* Overheating economy seen as main challenge * Pro-Iran Foreign Minister Davutoglu keeps job *
Turkish Prime Minister Tayyip Erdogan unveiled a new cabinet on Wednesday, retaining Finance Minister Mehmet Simsek to manage the overheating economy and creating a new ministry to press a flagging EU membership bid.
"The coming four years will be a high-performance four years, and the first year will be an intensive working period," Erdogan told a news conference announcing his team.
Erdogan, whose AK Party won an unprecedented third term in office in an election last month, has said he aims to replace a constitution that was drafted after a coup in 1980.
Markets hope, however, that the government will prioritise the need to cool an economy that surged 11% in the first quarter of 2011, and could rack up a current account deficit of up to 10% of GDP this year.
While Simsek keeps his post Zafer Caglayan, former trade minister, was named new economy minister. In the previous government, Deputy Prime Minister Ali Babacan was responsible for the economy.
Babacan has been retained as one of four deputy prime ministers, but Erdogan did not specify what Babacan's duties would be in the new cabinet.
Erdogan will present his government's programme to parliament on Friday for a vote of confidence.

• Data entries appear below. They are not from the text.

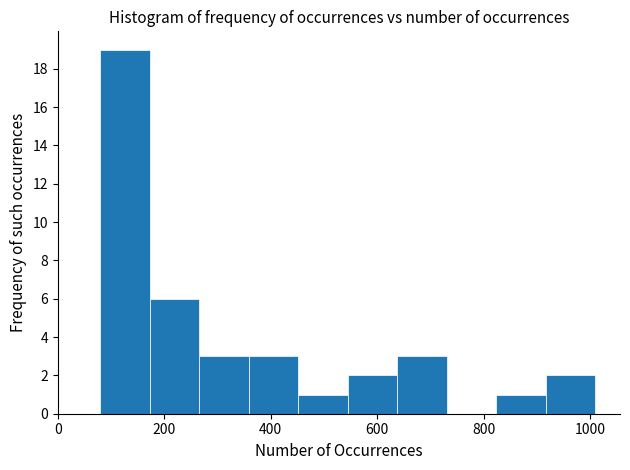

Reading left to right, list every bar in this chart as the range it spans on the x-axis followed by its height. Neither the bar edges nor the heights are printed on the chart, so give them approximately, as read against the axes.

80 to 180: 19
180 to 260: 6
260 to 360: 3
360 to 460: 3
460 to 540: 1
540 to 640: 2
640 to 740: 3
740 to 820: 0
820 to 920: 1
920 to 1020: 2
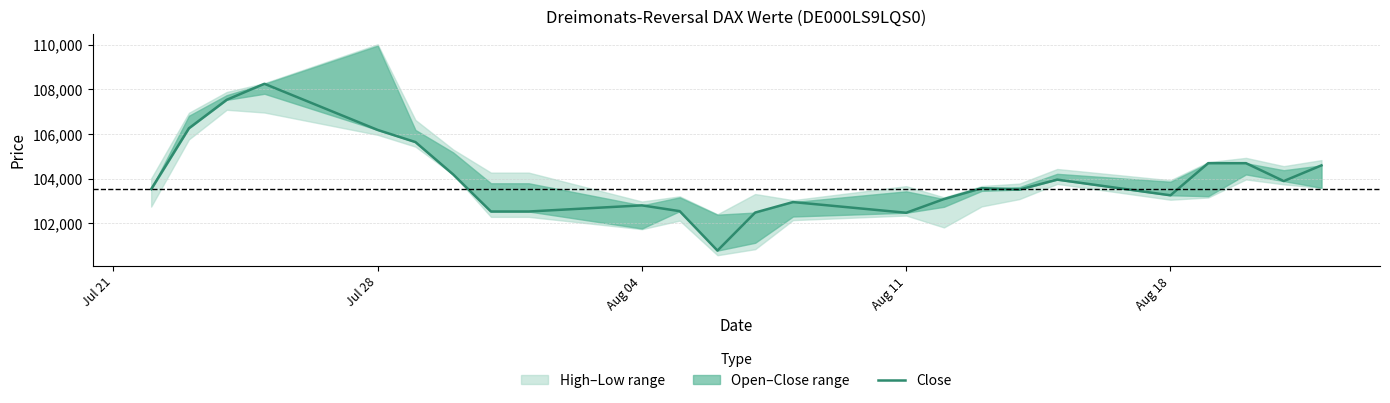

True or false: there are more than 1 points higher than both neighbors.

True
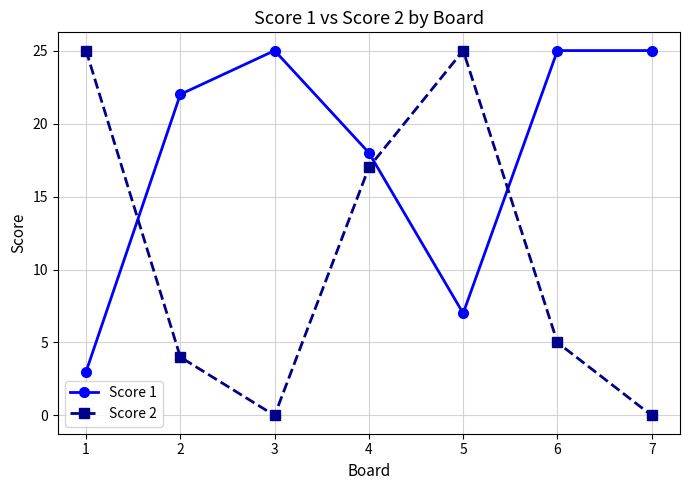

Between 1 and 2, which series saw the biggest shift?

Score 2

Turkish financial markets, more preoccupied with eurozone debt fears after the downgrading of freshly bailed-out Portugal's credit rating, were mostly unmoved by new cabinet.

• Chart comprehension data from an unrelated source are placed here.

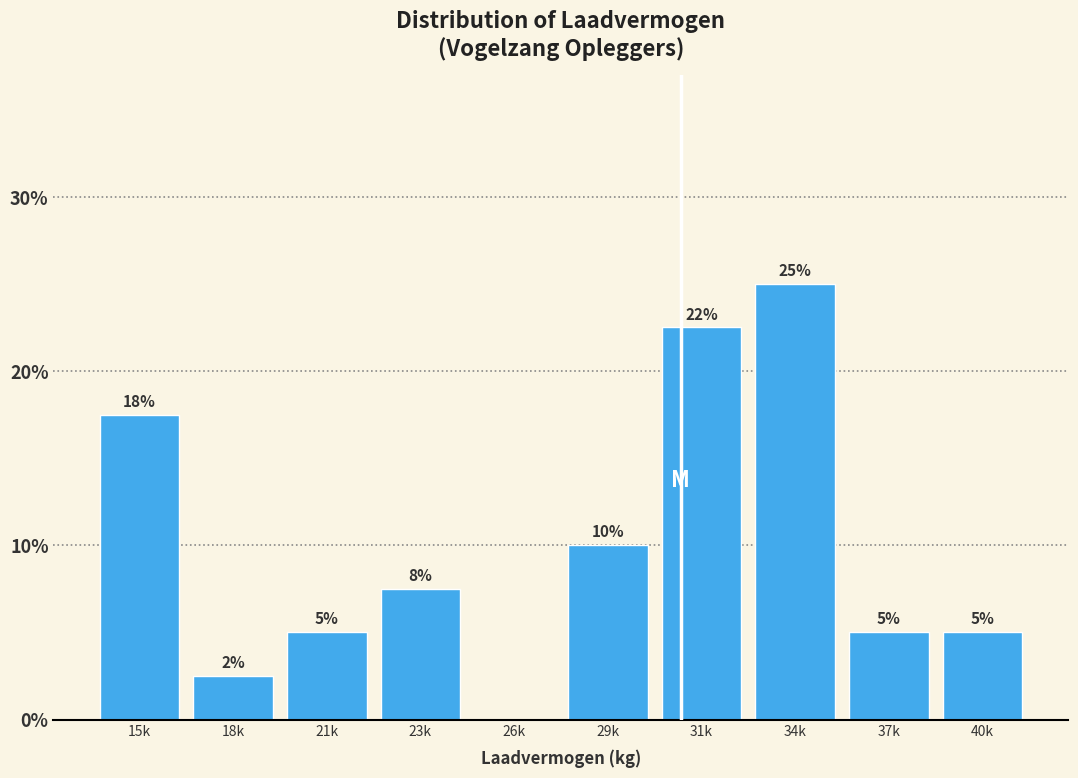

Which has a higher value, 29k or 40k?

29k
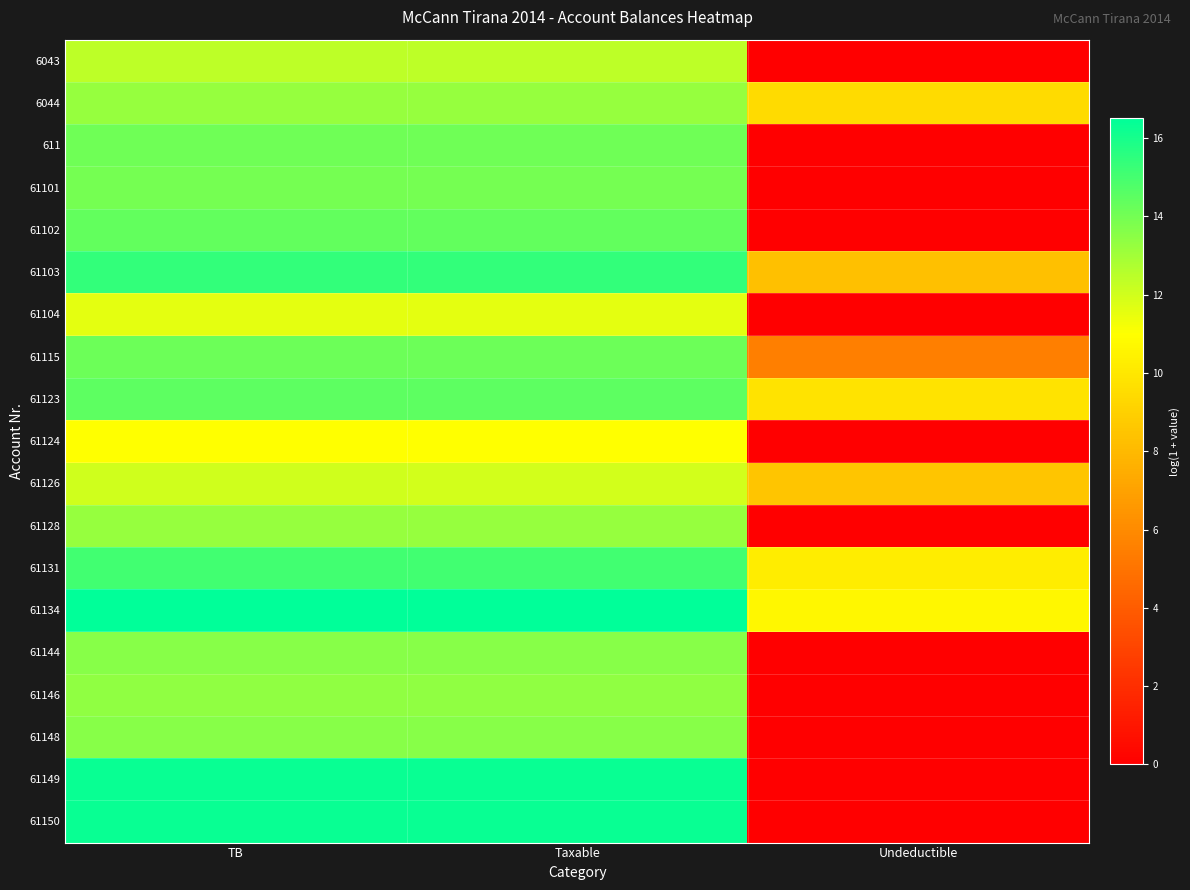

At how many categories does at least one series exceed 3?

3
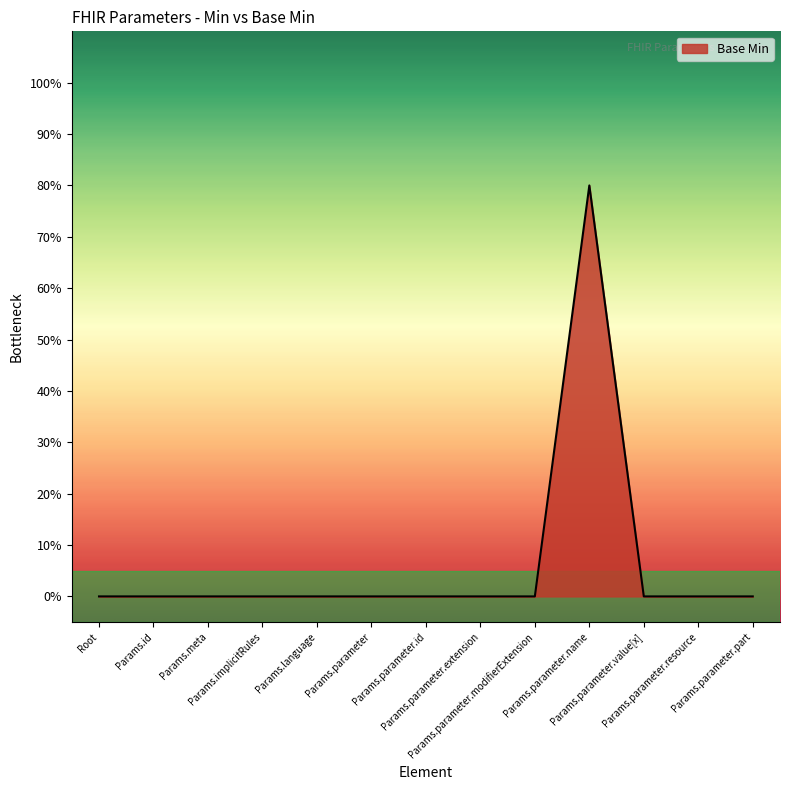

Does the chart have visible grid lines?

No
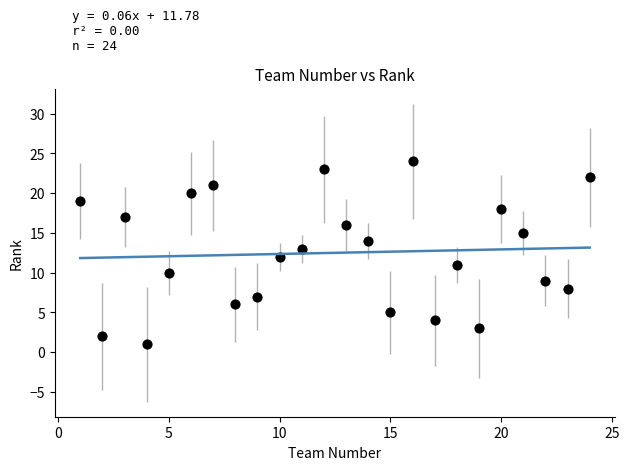

What is the range of X values (max minus min)?

23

"The economy team doesn't include a surprise," said Tufan Comert, a strategist at Garanti Securities. "It's neutral for the market."

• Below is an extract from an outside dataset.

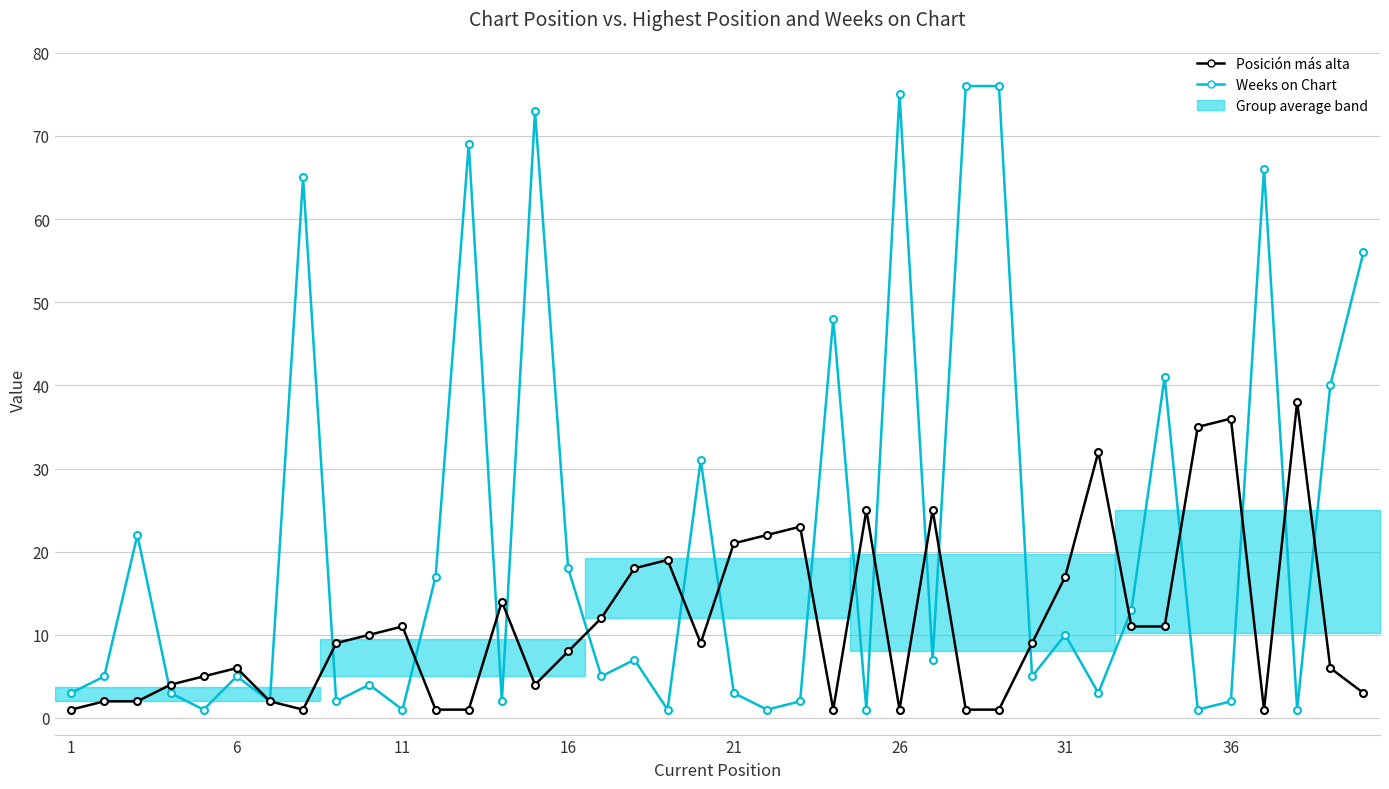

How many lines are shown in the chart?

2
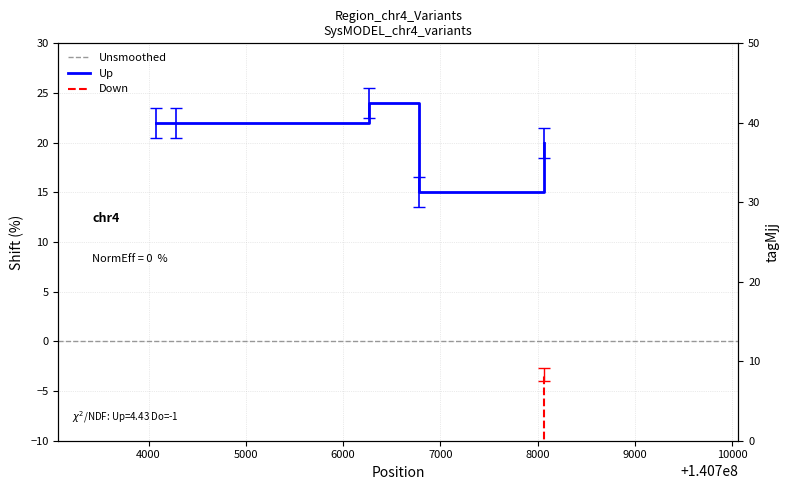

True or false: depth and variant ID cross at least once.

False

Ahmet Davutoglu, the architect of NATO member Turkey's assertive foreign policy and closer ties to Middle East countries including Iran, stays as foreign minister.
Turkey and Erdogan's party are often are cited as models for supporters of democracy living through the "Arab Spring" series of anti-authoritarian protests in parts of the Middle East.
Liberal on economic issues and socially conservative with Islamist roots, AK swept to power promising reforms in 2002, pushing bold changes that challenged the secularist military and judiciary and expanding some rights for minority Kurds.
Critics say there was a dearth of reforms in recent years as AK grew used to power and some accuse Erdogan of restricting cowing freedoms and of being intolerant of dissent.
FISCAL TIGHTENING
Under Erdogan, Turkey has been transformed from serial basket case to one of the world's fastest growing economies, but there are worries that it could be set for a hard landing unless the new government tightens fiscal and monetary policy fast.
For all the concern among analysts over the size of the current account deficit, Erdogan said it was not a worry and would start falling in the fourth quarter.
Analysts also see a risk of inflation gathering pace, but the central bank is resisting pressure to change an unorthodox policy, introduced last December, which relies on lower interest rates to deter portfolio inflows and higher reserve ratio requirements for banks, to dampen credit growth.
In an appointment that could breathe new momentum into Turkey's aspirations to join the European Union, Egemen Bagis, Turkey's chief negotiator for EU membership, was appointed head of the newly created European Union ministry.
Erdogan, whose AK won 49.9% of the vote on June 12, has pledged to reach out to the opposition to write a new constitution. There is speculation that Erdogan wants to move Turkey toward a more presidential system of government, with the ultimate aim of becoming president himself.
But his calls for consensus got off to a bad start after nearly a third of elected deputies, making up the bulk of the opposition, refused to take their oath at the opening of the mew parliament last week to protest against bans on elected candidates.